The power of one God

November 20, 2001

One True God: Historical Consequences of Monotheism. By Rodney Stark. Princeton University, 338 pp., $24.95.

Religiously motivated violence dominates the world's agenda in a way that it has not done for centuries. Rarely in recent times have the political, social and military ramifications of a particular interpretation of a monotheistic tradition so dramatically commanded attention. But monotheisms have always been powerful. From ancient times to the present, various forms of monotheistic faith have repeatedly unleashed tremendous energies for both good and ill. Indeed, as Rodney Stark suggests, monotheism may well be the most influential innovation in human history.

Stark, professor of sociology and comparative religion at the University of Washington, brings the tools of social science to the study of the history and social consequences of monotheism. In his earlier work, Stark developed a theory about the growth of new religious movements, based on his studies of Mormons, Moonies and others. In The Rise of Christianity: A Sociologist Reconsiders History (1996), he applied his theory to the early centuries of Christian history.

At the core of Stark's approach is rational-choice theory, which focuses on the perceived costs and benefits of decisions. Religious groups attract new adherents "when, other things being equal, people have or develop stronger attachments to members of the group than they have to nonmembers," he writes. Growth takes place through social networks based on direct, personal contact. As these networks spread, relationships multiply exponentially as more and more people develop firsthand contacts. Even martyrdom can be analyzed in terms of a rational choice, based on attention and support in this world and the hope of everlasting bliss in the next.

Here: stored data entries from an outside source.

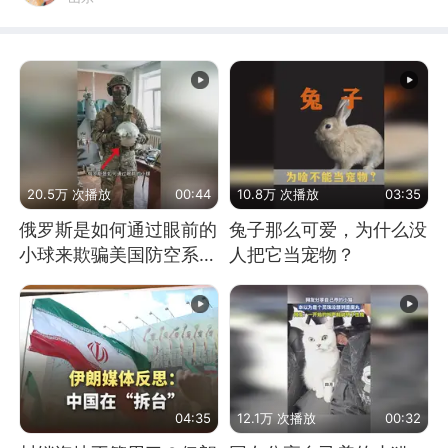
20.5万 次播放
00:44
10.8万 次播放
03:35
俄罗斯是如何通过眼前的
兔子那么可爱，为什么没
小球来欺骗美国防空系统
人把它当宠物？
的
04:35
12.1万 次播放
00:32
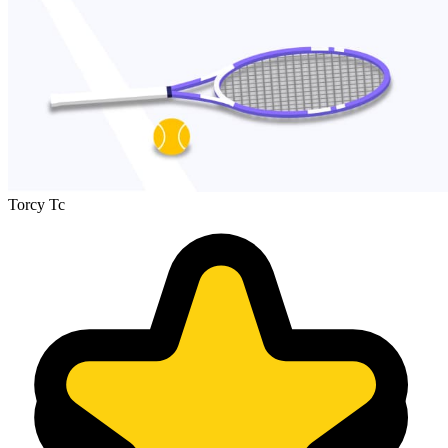
Torcy Tc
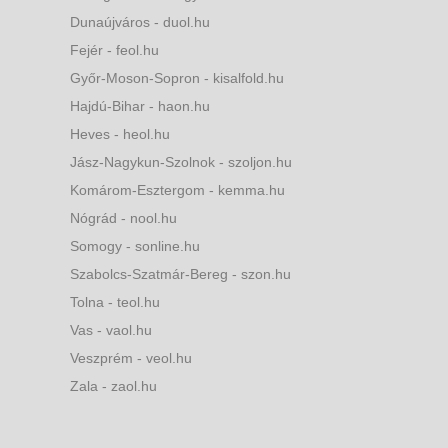
Dunaújváros - duol.hu
Fejér - feol.hu
Győr-Moson-Sopron - kisalfold.hu
Hajdú-Bihar - haon.hu
Heves - heol.hu
Jász-Nagykun-Szolnok - szoljon.hu
Komárom-Esztergom - kemma.hu
Nógrád - nool.hu
Somogy - sonline.hu
Szabolcs-Szatmár-Bereg - szon.hu
Tolna - teol.hu
Vas - vaol.hu
Veszprém - veol.hu
Zala - zaol.hu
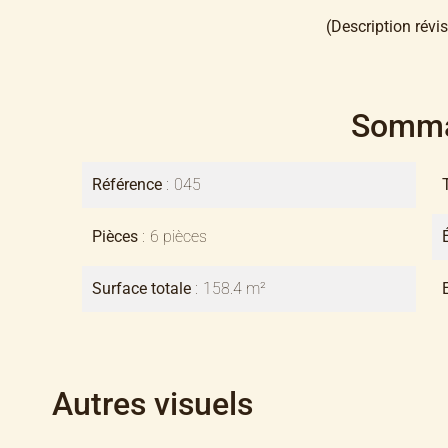
(Description révis
Somma
Référence
045
Pièces
6 pièces
Surface totale
158.4 m²
Autres visuels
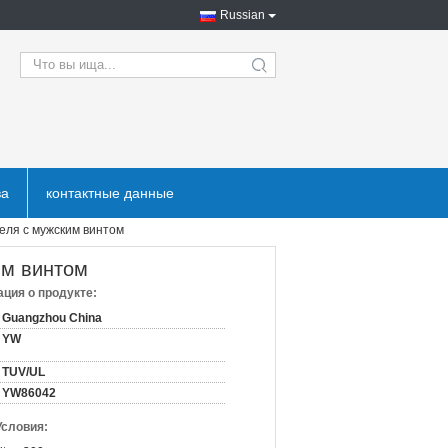
Russian
search
ва
контактные данные
еля с мужским винтом
им винтом
ция о продукте:
Guangzhou China
YW
TUV/UL
YW86042
Условия:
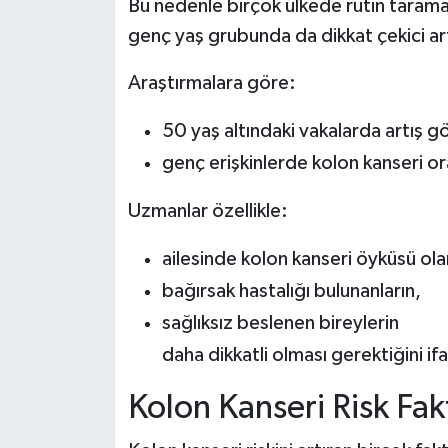
Bu nedenle birçok ülkede rutin tarama 
genç yaş grubunda da dikkat çekici artı
Araştırmalara göre:
50 yaş altındaki vakalarda artış g
genç erişkinlerde kolon kanseri or
Uzmanlar özellikle:
ailesinde kolon kanseri öyküsü olan
bağırsak hastalığı bulunanların,
sağlıksız beslenen bireylerin
daha dikkatli olması gerektiğini if
Kolon Kanseri Risk Fak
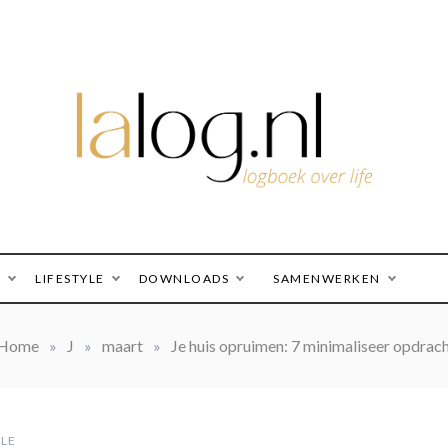
logboek over life
lalog.nl
O
LIFESTYLE
DOWNLOADS
SAMENWERKEN
Home
»
J
»
maart
»
Je huis opruimen: 7 minimaliseer opdrac
YLE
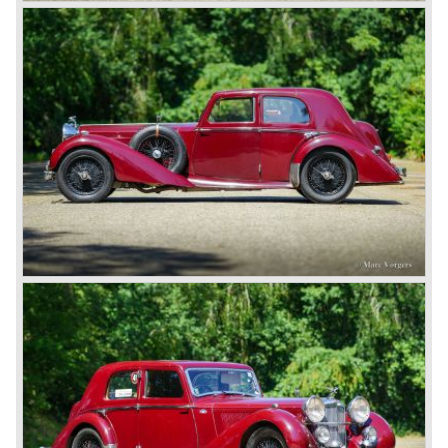
gewicht: 1830 kg. (saloon)
*Bron: The Story of the Red Triangle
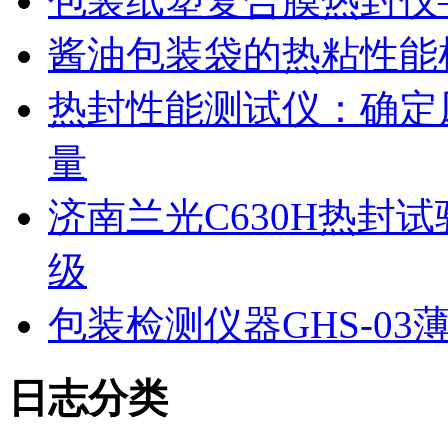
包装纸塑复合膜热封仪
酱油包装袋的热粘性能
热封性能测试仪：确定
量
济南兰光C630H热封
级
包装检测仪器GHS-0
日志分类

In One True God, Stark ranges widely over various forms of monotheism, from those of the ancient world to the present. For him, the central distinction in the history of religions lies between theistic religions, whose adherents believe in one or more supernatural divine beings, and "Godless" religions, based upon belief in a supernatural but impersonal essence, such as the Dharma in early Buddhism or the Tao in philosophical Taoism. Stark sharply distinguishes the wisdom of Godless religions, which are based on introspection and meditation, from theistic theologies that derive from divine revelation. Impersonal essences are incapable of relationships of exchange, and thus less attractive to large populations seeking benefits from religious activities. When traditions shift from a personal image of God to an impersonal conception, religious practice declines.

In accordance with rational-choice theory, Stark finds that most people prefer personal divine beings who behave rationally, responsively and dependably. Godless religions appeal to educated elites, but they do not attract large populations. Buddhism, which in its elite forms continues to be a "Godless religion," became a religion of the masses by absorbing numerous divine beings and bodhisattvas, who offer personal relationships and blessings. Similarly, philosophical Taoism appeals to a small elite group, while popular Taoism thrives on miraculous legends of the immortals who heal people.

Monotheisms repeatedly mobilize tremendous amounts of energy because of their strong claims, but they also call forth conflict and religious intolerance. Stark argues that it is intrinsic to a monotheistic faith, which claims to know the one true God, to also claim to be the only true religion, to engage in missionary activity and to reject other gods.

Monotheisms, however, repeatedly splinter into many true religions which fight with each other. Having a large number of competing religions encourages civil behavior, as in the U.S., but when there are only a few competitors they will, Stark predicts, fight to suppress each other. Intensity of piety leads to intensity of conflict. Nonetheless, Stark finds a social-scientific basis for hope in a neglected aspect of the work of economist Adam Smith: in a pluralistic environment, the "marketplace" of religions forces competition and encourages civil behavior. The selfish interest of each religious tradition will induce it to behave with civility toward its competitors.

Some of Stark's examples are as interesting as his theories. He takes aim at a number of generalizations--that Jews did not try to convert others to Judaism or that Muslims in Spain always allowed Jews to flourish while Christians oppressed them. Stark documents that Jews in antiquity were vigorous proselytizers; according to Josephus, Jewish armies led by the Maccabees even forced conversions on their defeated foes. The Muslims in Spain were not always the tolerant protectors of Jewish life that they have claimed to be. Moses Maimonides fled from Moorish persecution, his family pretended to convert to Islam in fear for their lives, and some Jews in the 12th century fled from Muslim persecution in the south to the then relative safety of Christian kingdoms in the north.

Stark's discussion is lively, pointed and frequently illuminating. Rational-choice theory, however, may filter out some of the sense of depth and mystery in each of the monotheistic traditions and thereby lead to a truncated image of each. Augustine warned his congregation, "If you have comprehended, what you have comprehended is not God." Christian theologians have seen God both as personal and as an essence beyond any finite notion of personality. Anselm, when considering what the word "persona" signifies in the Trinity, responded: "three I-don't-know-whats." Like any social-scientific study of religion, Stark's approach sees religious faith and practice from a certain angle, which becomes reductionistic if taken as a total explanation. Nonetheless, this is an informative, provocative and timely contribution to the study of religion.